The point is, even though Lula Roe and other MLMs disclose the amount of money they pull in, they don’t necessarily point out that this money isn’t from selling products, but from recruiting distributors. They fool participants into thinking they’re “starting their own business”, but the distributor is actually the customer.

4. Unreasonable fear about the outside world

Okay, so MLMs aren’t locking people up in bunkers and telling them the world is ended. However, they are, in their own way, promoting fear about the world outside of MLMs and isolating their distributors.

The target audience for MLMs is usually mothers. Stay-at-home moms looking to generate a little side-income are drawn by the possibility of getting rich while working flexible hours. They’re also often attracted to the sense of belonging and community that an MLM provides.

If all of your closest friends sell doTERRA essential oils (and constantly boast about their success), you’d probably want to sell essential oils too — if only to fit in.

Unfortunately, once someone is in an MLM, they may begin to realize just how hard it is to sell products or recruit others. Since you’re not able to own a store or even sell a unique product, your customer base is limited to family, friends, and people you meet on the street. MLMs encourage their members to sell this way, too — sometimes by providing scripted Facebook or Instagram posts.

When you’re trying to pitch a product to everyone you know, people get upset. Even if they don’t chew you out for it, they’ll probably stop hanging out with you. This is an understandable reaction, but it also forces participants to fall back on their “MLM family” for support — leading them further into the world of MLM until that’s all they know.

When these participants do want to leave their MLM, they find it’s a lot more difficult than just quitting a job — their MLM has become their family and closest confidants.

5. There is no legitimate reason to leave

Despite losing hundreds or thousands of dollars, distributors struggle to “get out” for two main reasons:

  • The promise of potential wealth. Oftentimes, MLMs will advertise special prizes or rewards for their retailers, while also toting their top 1% of successful distributors for all to see. Who wouldn’t be enticed by the possibility of a new car or thousands of dollars? Especially when all you need to do is just stick it out just a little bit longer, invest a little more money, work a little harder…
  • As mentioned before, participants have been isolated from their peers, and have often become ingrained in their MLM “community”. Not only would the other members shame them for leaving, but they’d be losing their friends too.

__EXERCISE 1__
Answer these from the passage on MLMs:
(a) Who is usually the target audience for MLMs?
(b) What do MLMs sometimes supply to encourage members to sell to people they know?
(c) Which distributors do MLMs put on display for all to see?
__EXERCISE 2__
Reproduce the passage on MLMs word for word, starting at "The target audience" and ending at "an MLM provides.".
Rely only on the passage on MLMs.

__AVAILABLE DATA__
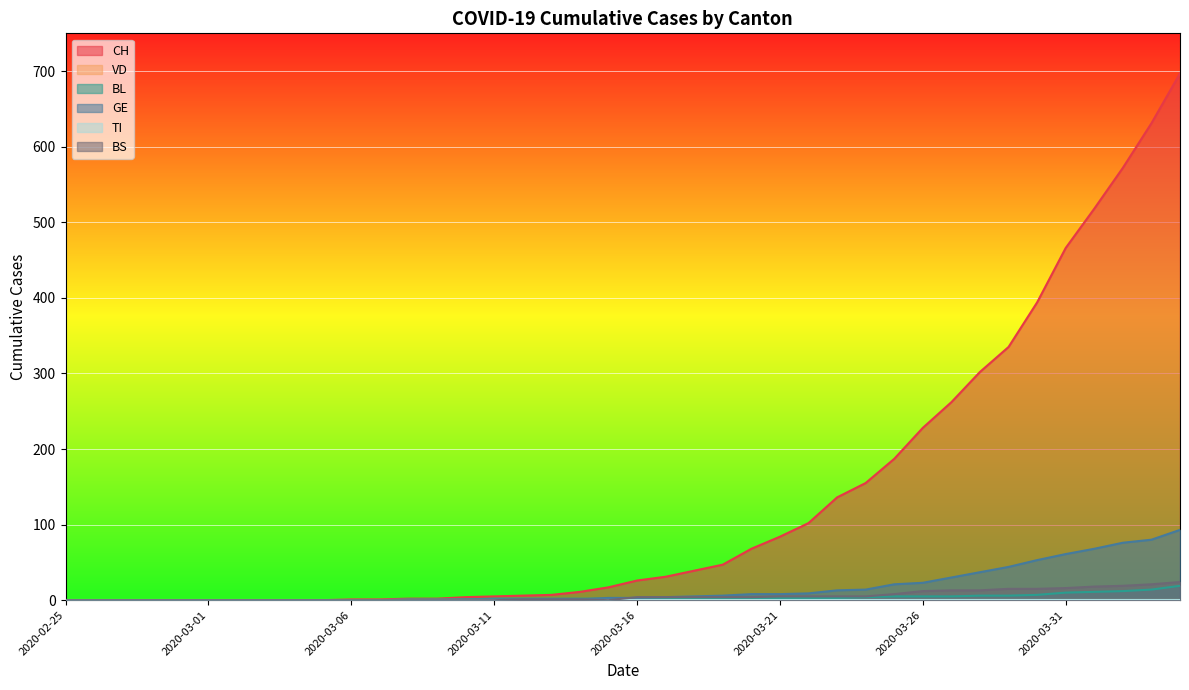

True or false: BL has more than 2 points higher than both neighbors.

False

__ANSWER SECTION 1__
(a) Mothers, especially stay-at-home moms.
(b) Scripted Facebook or Instagram posts.
(c) Their top 1% of successful distributors.

__ANSWER SECTION 2__
The target audience for MLMs is usually mothers. Stay-at-home moms looking to generate a little side-income are drawn by the possibility of getting rich while working flexible hours. They’re also often attracted to the sense of belonging and community that an MLM provides.